**THE RECORDS**:
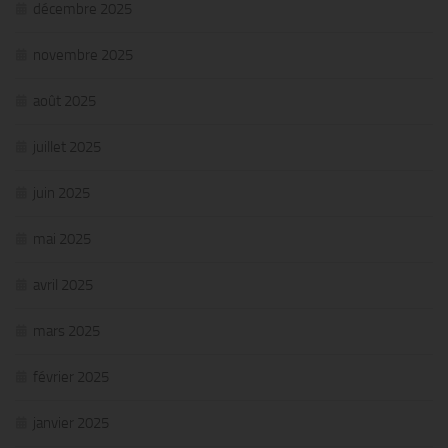
décembre 2025
novembre 2025
août 2025
juillet 2025
juin 2025
mai 2025
avril 2025
mars 2025
février 2025
janvier 2025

**WHAT IS BEING ASKED**:
Reproduce the entries exactly. Do not carry over any picture.

**ANSWER BELOW**:
décembre 2025
novembre 2025
août 2025
juillet 2025
juin 2025
mai 2025
avril 2025
mars 2025
février 2025
janvier 2025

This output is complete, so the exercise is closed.